Natural Language Toolkit (NLTK)
Language is a key component of our ability to understand each other’s views and this capability is being given to machines today. One way of doing this is through natural language processing (NLP), a branch of artificial intelligence (AI) used widely in AI development services, for instance.
NLP enables machines to understand and respond to text or voice data. AI development services will use NLP in speech recognition, word sense disambiguation, sentiment analysis, and natural language generation.
These NLP tasks require the use of a wide range of tools and libraries, which are provided by the Python programming language. These tools and libraries can be found in the Natural Language Toolkit.
The Natural Language Toolkit or NLTK is a leading platform for building Python programmes to work with human language data. It is a free, open source and community-driven project and is suitable for linguists, engineers, students, educators, researchers and industry users like a natural language processing company.
The platform provides interfaces that are easy to use to over 50 corpora and lexical resources as well as a suite of text processing libraries. The latter is used for classification, tokenisation, stemming, tagging, parsing and semantic reasoning.

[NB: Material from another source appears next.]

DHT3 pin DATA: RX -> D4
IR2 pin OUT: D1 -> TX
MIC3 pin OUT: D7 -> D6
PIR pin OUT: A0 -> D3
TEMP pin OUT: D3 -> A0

NLTK also provides wrappers for industrial-strength NLP libraries and has an active discussion forum and a hands-on guide for the introduction of programming fundamentals.
There are several things a Natural Language Processing company can do with NLTK. The programme can be used to tokenise and tag text, identify named entities, and display a parse tree.

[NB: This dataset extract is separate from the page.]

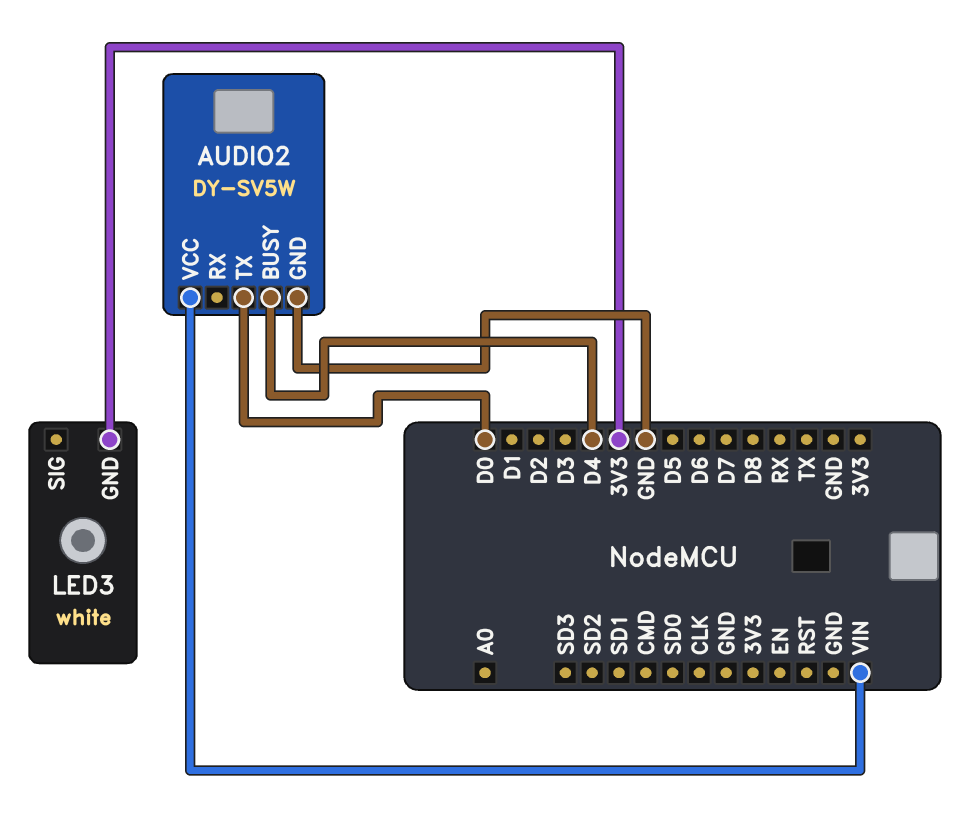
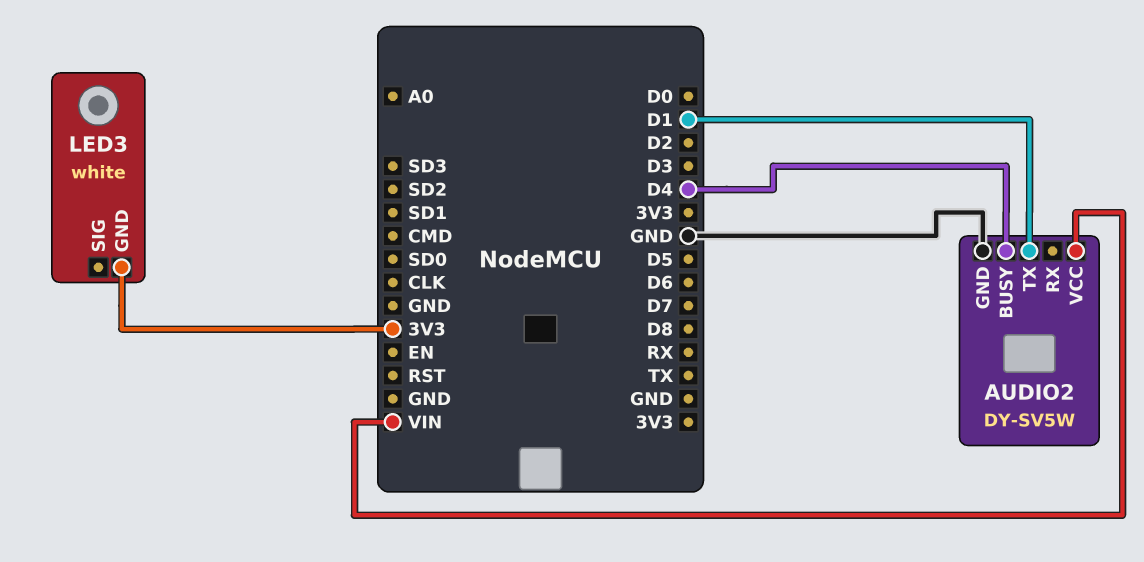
AUDIO2 pin TX: D0 -> D1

Widely used today, the beginning of NLTK can be traced back to 2001. Back then, Steven Bird was teaching CIS-530 at the University of Pennsylvania and hired Edward Loper, his start student from the previous offering of the course, as his teaching assistant.
Bird and Loper worked on a plan for developing software infrastructure for NLP teaching that could be easily maintained over time. Loper wrote up the plan and they started working on it immediately. Version 0.2 was released in September 2001.
In 2005, the developers created NLTK-Lite, which was a lightweight version of NLTK. It was simpler and faster than the Natural Language Toolkit. Version 0.9 of NLTK-Lite provided the same functionality of NLTK, but did not impose a heavy burden on the programmer like older versions of NLTK did.
Standard Python objects were adopted instead of custom NLP versions wherever possible so that students learning to programme for the first time would be learning to do so in Python with some useful libraries as opposed to learning to programme in NLTK.
When NLTK-Lite reached version 1.0 in mid-2009, it took over the original NLTK name and became NLTK 2.0
At present, the NLTK project is led by Steven Bird and Lilian Tan, while Dan Garrette maintains semantics, Peter Ljunglöf maintains parsing, Joel Nothman maintains metrics, Mikhail Korobov maintains Python 3, Steven Bird maintains releases, and Alexis Dimitriadis maintains NLTK-users.
Natural Language Processing with Python is a valuable book written by Steven Bird, Ewan Klein and Edward Loper, the creators of NLTK and any Natural Language Processing company will find great use of it.
It is a practical introduction to programming for language processing and guides the readers through the fundamentals of writing Python programmes, working with corpora, categorising text, and analysing linguistic structure.
While the NLTK developers originally planned to produce a second edition, they decided against it.
According to the creators, NLTK will be supported for as long as possible. The toolkit will be supported while the NLTK book, which was published in 2009, is still in active use and the developers are employed in NLP research and teaching.
AI development services as well as a natural language processing company can thus rely on NLTK for short-term as well as long-term projects.
NLTK is an open source project, which means it depends on the efforts of volunteers. Students and teachers donate code and volunteers are encouraged to get involved. Anyone interested in contributing can consult the NLTK list of development priorities and submit a pull request.
Since it is an open source software, the source code is distributed under the terms of the Apache License Version 2.0 and documentation is distributed under the terms of the Creative Commons Attribution-Noncommercial-No Derivs Works 3.0 United States license.
NLTK corpora are distributed under various licenses, which are documented under the respective README files.
In terms of further development, the platform is undergoing continual development, with new models added to the platform and existing modules improved.